▶

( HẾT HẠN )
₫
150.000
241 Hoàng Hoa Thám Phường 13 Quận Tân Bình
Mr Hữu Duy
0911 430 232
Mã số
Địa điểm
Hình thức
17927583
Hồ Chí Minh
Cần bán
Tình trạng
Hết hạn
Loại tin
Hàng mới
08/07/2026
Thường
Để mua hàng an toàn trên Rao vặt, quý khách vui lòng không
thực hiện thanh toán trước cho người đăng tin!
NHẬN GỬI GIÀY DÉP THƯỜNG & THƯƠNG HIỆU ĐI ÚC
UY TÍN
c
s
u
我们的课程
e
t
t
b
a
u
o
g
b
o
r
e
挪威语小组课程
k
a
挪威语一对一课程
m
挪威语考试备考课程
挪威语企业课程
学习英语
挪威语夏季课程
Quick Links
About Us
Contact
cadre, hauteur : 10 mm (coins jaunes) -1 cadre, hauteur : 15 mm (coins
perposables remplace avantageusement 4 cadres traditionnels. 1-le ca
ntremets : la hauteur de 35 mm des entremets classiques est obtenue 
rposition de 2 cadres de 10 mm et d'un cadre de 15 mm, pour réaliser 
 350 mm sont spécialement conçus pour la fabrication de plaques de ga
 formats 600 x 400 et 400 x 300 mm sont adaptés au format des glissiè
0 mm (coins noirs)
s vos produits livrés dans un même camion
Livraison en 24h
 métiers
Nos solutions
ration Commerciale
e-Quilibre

◀
▶

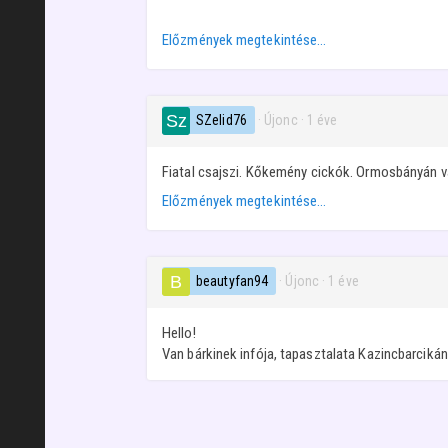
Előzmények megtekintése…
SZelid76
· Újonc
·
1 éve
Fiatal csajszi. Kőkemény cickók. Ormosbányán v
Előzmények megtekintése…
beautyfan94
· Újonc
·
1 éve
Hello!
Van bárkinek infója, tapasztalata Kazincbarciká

◀

What you have to do >> Check each line of the listing above. Copy the ones with the word "pour".

Answer area >>
rposition de 2 cadres de 10 mm et d'un cadre de 15 mm, pour réaliser 
 350 mm sont spécialement conçus pour la fabrication de plaques de ga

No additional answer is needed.